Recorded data
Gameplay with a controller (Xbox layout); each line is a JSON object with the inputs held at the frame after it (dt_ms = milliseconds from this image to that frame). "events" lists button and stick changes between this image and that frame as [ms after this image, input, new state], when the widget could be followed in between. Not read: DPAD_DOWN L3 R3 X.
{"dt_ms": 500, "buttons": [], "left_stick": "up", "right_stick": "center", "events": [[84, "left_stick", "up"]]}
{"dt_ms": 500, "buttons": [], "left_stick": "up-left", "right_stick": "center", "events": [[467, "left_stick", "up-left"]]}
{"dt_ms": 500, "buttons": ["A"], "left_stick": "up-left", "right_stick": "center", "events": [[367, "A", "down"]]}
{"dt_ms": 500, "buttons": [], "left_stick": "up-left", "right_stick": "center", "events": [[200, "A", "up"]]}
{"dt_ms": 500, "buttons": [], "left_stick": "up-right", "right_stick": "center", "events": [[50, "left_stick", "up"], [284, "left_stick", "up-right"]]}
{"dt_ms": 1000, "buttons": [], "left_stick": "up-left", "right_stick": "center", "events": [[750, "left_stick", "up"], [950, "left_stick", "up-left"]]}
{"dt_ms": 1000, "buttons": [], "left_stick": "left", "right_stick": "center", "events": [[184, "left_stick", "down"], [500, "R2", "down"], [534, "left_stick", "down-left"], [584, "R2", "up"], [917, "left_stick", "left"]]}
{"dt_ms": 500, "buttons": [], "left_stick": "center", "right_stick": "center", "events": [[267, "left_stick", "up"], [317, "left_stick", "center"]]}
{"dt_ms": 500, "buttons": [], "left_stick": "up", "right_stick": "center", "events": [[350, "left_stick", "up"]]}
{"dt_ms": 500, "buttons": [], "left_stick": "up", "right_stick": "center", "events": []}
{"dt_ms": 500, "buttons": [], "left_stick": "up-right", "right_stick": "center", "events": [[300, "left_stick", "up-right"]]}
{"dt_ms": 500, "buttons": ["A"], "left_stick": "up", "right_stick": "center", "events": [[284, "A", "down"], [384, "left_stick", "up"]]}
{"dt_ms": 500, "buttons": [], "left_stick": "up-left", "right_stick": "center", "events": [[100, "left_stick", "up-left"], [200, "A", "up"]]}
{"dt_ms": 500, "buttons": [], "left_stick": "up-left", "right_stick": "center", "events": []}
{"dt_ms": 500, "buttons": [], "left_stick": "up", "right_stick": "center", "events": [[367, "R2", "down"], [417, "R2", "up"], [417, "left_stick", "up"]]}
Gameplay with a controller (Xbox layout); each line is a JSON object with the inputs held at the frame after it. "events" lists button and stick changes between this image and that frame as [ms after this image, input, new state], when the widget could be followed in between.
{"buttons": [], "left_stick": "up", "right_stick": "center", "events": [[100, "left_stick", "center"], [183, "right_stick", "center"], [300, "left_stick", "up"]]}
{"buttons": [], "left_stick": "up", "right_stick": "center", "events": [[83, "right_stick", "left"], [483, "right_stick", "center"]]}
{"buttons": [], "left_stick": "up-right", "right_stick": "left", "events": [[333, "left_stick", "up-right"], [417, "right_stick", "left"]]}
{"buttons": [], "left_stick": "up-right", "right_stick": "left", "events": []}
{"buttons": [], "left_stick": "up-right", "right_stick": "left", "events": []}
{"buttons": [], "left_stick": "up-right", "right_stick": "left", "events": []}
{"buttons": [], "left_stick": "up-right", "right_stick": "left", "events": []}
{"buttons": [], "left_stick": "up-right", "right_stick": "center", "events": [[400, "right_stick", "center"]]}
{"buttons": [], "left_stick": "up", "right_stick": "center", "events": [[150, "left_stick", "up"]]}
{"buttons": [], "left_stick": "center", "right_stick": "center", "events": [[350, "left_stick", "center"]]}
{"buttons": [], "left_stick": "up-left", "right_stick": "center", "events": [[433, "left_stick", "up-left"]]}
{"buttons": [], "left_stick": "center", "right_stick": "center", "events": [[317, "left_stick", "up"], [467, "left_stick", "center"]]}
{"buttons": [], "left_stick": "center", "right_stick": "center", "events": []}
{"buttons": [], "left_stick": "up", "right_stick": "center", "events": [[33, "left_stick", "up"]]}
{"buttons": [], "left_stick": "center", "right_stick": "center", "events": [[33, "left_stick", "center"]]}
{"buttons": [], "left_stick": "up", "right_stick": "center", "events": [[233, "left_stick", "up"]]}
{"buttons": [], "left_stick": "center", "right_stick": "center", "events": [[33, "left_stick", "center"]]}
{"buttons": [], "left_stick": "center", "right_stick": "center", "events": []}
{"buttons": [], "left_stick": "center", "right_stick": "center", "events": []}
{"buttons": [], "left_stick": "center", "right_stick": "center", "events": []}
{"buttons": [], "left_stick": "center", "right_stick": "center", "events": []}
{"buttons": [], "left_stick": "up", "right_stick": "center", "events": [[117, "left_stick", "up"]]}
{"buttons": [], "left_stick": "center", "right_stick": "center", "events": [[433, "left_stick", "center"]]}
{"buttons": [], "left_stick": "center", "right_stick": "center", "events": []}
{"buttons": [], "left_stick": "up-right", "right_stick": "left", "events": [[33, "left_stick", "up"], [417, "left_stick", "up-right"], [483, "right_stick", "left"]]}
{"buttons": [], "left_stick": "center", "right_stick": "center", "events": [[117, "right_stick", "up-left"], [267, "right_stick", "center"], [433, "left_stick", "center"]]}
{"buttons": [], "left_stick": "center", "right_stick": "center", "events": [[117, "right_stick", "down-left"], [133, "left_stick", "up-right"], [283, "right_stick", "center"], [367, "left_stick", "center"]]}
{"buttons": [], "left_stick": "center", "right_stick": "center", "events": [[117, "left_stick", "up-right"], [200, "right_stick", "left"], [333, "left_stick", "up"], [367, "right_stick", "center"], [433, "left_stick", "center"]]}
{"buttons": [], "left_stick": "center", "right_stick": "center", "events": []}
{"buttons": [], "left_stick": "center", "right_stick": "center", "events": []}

Work instruction
Please copy out every line shown above, exactly.

Reply
Gameplay with a controller (Xbox layout); each line is a JSON object with the inputs held at the frame after it (dt_ms = milliseconds from this image to that frame). "events" lists button and stick changes between this image and that frame as [ms after this image, input, new state], when the widget could be followed in between. Not read: DPAD_DOWN L3 R3 X.
{"dt_ms": 500, "buttons": [], "left_stick": "up", "right_stick": "center", "events": [[84, "left_stick", "up"]]}
{"dt_ms": 500, "buttons": [], "left_stick": "up-left", "right_stick": "center", "events": [[467, "left_stick", "up-left"]]}
{"dt_ms": 500, "buttons": ["A"], "left_stick": "up-left", "right_stick": "center", "events": [[367, "A", "down"]]}
{"dt_ms": 500, "buttons": [], "left_stick": "up-left", "right_stick": "center", "events": [[200, "A", "up"]]}
{"dt_ms": 500, "buttons": [], "left_stick": "up-right", "right_stick": "center", "events": [[50, "left_stick", "up"], [284, "left_stick", "up-right"]]}
{"dt_ms": 1000, "buttons": [], "left_stick": "up-left", "right_stick": "center", "events": [[750, "left_stick", "up"], [950, "left_stick", "up-left"]]}
{"dt_ms": 1000, "buttons": [], "left_stick": "left", "right_stick": "center", "events": [[184, "left_stick", "down"], [500, "R2", "down"], [534, "left_stick", "down-left"], [584, "R2", "up"], [917, "left_stick", "left"]]}
{"dt_ms": 500, "buttons": [], "left_stick": "center", "right_stick": "center", "events": [[267, "left_stick", "up"], [317, "left_stick", "center"]]}
{"dt_ms": 500, "buttons": [], "left_stick": "up", "right_stick": "center", "events": [[350, "left_stick", "up"]]}
{"dt_ms": 500, "buttons": [], "left_stick": "up", "right_stick": "center", "events": []}
{"dt_ms": 500, "buttons": [], "left_stick": "up-right", "right_stick": "center", "events": [[300, "left_stick", "up-right"]]}
{"dt_ms": 500, "buttons": ["A"], "left_stick": "up", "right_stick": "center", "events": [[284, "A", "down"], [384, "left_stick", "up"]]}
{"dt_ms": 500, "buttons": [], "left_stick": "up-left", "right_stick": "center", "events": [[100, "left_stick", "up-left"], [200, "A", "up"]]}
{"dt_ms": 500, "buttons": [], "left_stick": "up-left", "right_stick": "center", "events": []}
{"dt_ms": 500, "buttons": [], "left_stick": "up", "right_stick": "center", "events": [[367, "R2", "down"], [417, "R2", "up"], [417, "left_stick", "up"]]}
Gameplay with a controller (Xbox layout); each line is a JSON object with the inputs held at the frame after it. "events" lists button and stick changes between this image and that frame as [ms after this image, input, new state], when the widget could be followed in between.
{"buttons": [], "left_stick": "up", "right_stick": "center", "events": [[100, "left_stick", "center"], [183, "right_stick", "center"], [300, "left_stick", "up"]]}
{"buttons": [], "left_stick": "up", "right_stick": "center", "events": [[83, "right_stick", "left"], [483, "right_stick", "center"]]}
{"buttons": [], "left_stick": "up-right", "right_stick": "left", "events": [[333, "left_stick", "up-right"], [417, "right_stick", "left"]]}
{"buttons": [], "left_stick": "up-right", "right_stick": "left", "events": []}
{"buttons": [], "left_stick": "up-right", "right_stick": "left", "events": []}
{"buttons": [], "left_stick": "up-right", "right_stick": "left", "events": []}
{"buttons": [], "left_stick": "up-right", "right_stick": "left", "events": []}
{"buttons": [], "left_stick": "up-right", "right_stick": "center", "events": [[400, "right_stick", "center"]]}
{"buttons": [], "left_stick": "up", "right_stick": "center", "events": [[150, "left_stick", "up"]]}
{"buttons": [], "left_stick": "center", "right_stick": "center", "events": [[350, "left_stick", "center"]]}
{"buttons": [], "left_stick": "up-left", "right_stick": "center", "events": [[433, "left_stick", "up-left"]]}
{"buttons": [], "left_stick": "center", "right_stick": "center", "events": [[317, "left_stick", "up"], [467, "left_stick", "center"]]}
{"buttons": [], "left_stick": "center", "right_stick": "center", "events": []}
{"buttons": [], "left_stick": "up", "right_stick": "center", "events": [[33, "left_stick", "up"]]}
{"buttons": [], "left_stick": "center", "right_stick": "center", "events": [[33, "left_stick", "center"]]}
{"buttons": [], "left_stick": "up", "right_stick": "center", "events": [[233, "left_stick", "up"]]}
{"buttons": [], "left_stick": "center", "right_stick": "center", "events": [[33, "left_stick", "center"]]}
{"buttons": [], "left_stick": "center", "right_stick": "center", "events": []}
{"buttons": [], "left_stick": "center", "right_stick": "center", "events": []}
{"buttons": [], "left_stick": "center", "right_stick": "center", "events": []}
{"buttons": [], "left_stick": "center", "right_stick": "center", "events": []}
{"buttons": [], "left_stick": "up", "right_stick": "center", "events": [[117, "left_stick", "up"]]}
{"buttons": [], "left_stick": "center", "right_stick": "center", "events": [[433, "left_stick", "center"]]}
{"buttons": [], "left_stick": "center", "right_stick": "center", "events": []}
{"buttons": [], "left_stick": "up-right", "right_stick": "left", "events": [[33, "left_stick", "up"], [417, "left_stick", "up-right"], [483, "right_stick", "left"]]}
{"buttons": [], "left_stick": "center", "right_stick": "center", "events": [[117, "right_stick", "up-left"], [267, "right_stick", "center"], [433, "left_stick", "center"]]}
{"buttons": [], "left_stick": "center", "right_stick": "center", "events": [[117, "right_stick", "down-left"], [133, "left_stick", "up-right"], [283, "right_stick", "center"], [367, "left_stick", "center"]]}
{"buttons": [], "left_stick": "center", "right_stick": "center", "events": [[117, "left_stick", "up-right"], [200, "right_stick", "left"], [333, "left_stick", "up"], [367, "right_stick", "center"], [433, "left_stick", "center"]]}
{"buttons": [], "left_stick": "center", "right_stick": "center", "events": []}
{"buttons": [], "left_stick": "center", "right_stick": "center", "events": []}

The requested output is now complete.